▶ WORK REQUEST
Return, exactly as written, every line from the first line of the data below through the line that contains "ying international students.".

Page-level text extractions

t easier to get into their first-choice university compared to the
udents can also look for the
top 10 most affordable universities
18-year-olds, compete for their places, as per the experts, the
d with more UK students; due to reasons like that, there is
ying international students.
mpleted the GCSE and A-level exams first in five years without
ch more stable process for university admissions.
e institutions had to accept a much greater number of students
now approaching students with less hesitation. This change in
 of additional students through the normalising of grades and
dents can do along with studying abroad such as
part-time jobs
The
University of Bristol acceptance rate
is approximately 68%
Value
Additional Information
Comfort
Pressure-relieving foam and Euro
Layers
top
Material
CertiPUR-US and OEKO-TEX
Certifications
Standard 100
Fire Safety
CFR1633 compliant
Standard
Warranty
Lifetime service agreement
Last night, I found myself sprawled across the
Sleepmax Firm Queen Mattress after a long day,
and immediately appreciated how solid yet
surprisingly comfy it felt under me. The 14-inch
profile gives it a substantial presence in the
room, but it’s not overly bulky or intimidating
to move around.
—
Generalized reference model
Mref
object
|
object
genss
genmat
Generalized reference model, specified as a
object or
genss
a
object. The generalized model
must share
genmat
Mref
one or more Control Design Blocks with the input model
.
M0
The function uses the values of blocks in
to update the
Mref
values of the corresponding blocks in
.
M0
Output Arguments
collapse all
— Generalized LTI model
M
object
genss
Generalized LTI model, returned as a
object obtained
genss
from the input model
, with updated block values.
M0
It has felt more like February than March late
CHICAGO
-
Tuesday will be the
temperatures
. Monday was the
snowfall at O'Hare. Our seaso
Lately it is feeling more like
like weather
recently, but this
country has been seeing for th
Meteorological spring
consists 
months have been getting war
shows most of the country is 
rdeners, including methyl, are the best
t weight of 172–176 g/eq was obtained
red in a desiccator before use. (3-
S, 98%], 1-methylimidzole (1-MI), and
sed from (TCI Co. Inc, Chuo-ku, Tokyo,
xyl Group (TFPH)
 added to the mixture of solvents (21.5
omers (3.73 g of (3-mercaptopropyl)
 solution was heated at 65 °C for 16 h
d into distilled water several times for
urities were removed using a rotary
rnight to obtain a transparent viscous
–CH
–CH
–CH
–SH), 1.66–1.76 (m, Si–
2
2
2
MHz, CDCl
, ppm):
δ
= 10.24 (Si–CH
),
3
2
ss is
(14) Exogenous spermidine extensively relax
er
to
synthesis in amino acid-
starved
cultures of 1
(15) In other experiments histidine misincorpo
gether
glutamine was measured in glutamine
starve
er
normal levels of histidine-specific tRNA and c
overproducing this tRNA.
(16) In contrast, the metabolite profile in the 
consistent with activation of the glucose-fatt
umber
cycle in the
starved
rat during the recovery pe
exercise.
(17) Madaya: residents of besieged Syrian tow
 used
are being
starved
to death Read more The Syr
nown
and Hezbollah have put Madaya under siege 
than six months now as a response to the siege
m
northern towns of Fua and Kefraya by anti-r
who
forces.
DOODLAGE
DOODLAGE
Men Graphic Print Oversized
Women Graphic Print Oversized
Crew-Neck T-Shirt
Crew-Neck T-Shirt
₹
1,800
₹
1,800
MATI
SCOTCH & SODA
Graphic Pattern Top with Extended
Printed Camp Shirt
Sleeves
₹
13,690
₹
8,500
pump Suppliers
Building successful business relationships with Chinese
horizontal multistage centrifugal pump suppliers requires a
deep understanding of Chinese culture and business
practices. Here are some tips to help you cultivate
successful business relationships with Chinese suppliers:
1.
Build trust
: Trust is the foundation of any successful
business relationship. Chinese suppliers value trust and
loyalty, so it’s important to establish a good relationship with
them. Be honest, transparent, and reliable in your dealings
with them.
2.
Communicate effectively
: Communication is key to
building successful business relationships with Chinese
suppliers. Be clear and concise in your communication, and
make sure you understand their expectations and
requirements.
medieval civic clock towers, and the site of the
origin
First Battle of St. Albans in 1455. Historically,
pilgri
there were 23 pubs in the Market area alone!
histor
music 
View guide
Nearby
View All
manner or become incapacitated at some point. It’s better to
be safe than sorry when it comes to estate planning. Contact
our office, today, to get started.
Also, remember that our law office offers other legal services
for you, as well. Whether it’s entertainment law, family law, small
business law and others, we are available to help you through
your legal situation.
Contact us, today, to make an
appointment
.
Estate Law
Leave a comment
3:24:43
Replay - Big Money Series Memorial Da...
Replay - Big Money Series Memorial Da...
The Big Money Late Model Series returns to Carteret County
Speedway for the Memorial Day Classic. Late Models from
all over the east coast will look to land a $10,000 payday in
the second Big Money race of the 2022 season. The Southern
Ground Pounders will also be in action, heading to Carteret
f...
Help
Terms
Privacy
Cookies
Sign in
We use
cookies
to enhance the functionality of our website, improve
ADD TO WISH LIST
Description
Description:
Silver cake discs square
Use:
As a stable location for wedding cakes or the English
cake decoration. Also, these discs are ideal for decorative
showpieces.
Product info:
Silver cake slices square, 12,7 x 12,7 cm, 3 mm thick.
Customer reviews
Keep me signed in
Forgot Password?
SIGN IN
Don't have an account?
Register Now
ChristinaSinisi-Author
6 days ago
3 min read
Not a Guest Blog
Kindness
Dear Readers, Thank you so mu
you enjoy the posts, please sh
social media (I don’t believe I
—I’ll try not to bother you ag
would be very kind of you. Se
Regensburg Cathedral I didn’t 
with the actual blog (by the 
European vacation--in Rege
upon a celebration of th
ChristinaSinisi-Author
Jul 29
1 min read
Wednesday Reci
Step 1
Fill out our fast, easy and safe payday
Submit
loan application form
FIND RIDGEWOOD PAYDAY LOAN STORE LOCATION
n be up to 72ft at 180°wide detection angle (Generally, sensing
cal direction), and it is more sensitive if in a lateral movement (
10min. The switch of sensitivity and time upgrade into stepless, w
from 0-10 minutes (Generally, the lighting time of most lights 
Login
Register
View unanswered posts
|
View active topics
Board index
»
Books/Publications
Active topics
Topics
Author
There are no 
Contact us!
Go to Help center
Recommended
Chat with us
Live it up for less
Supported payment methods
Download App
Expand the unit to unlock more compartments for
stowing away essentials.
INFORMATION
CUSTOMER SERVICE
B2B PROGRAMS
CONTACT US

▶ EXPECTED ANSWER
t easier to get into their first-choice university compared to the
udents can also look for the
top 10 most affordable universities
18-year-olds, compete for their places, as per the experts, the
d with more UK students; due to reasons like that, there is
ying international students.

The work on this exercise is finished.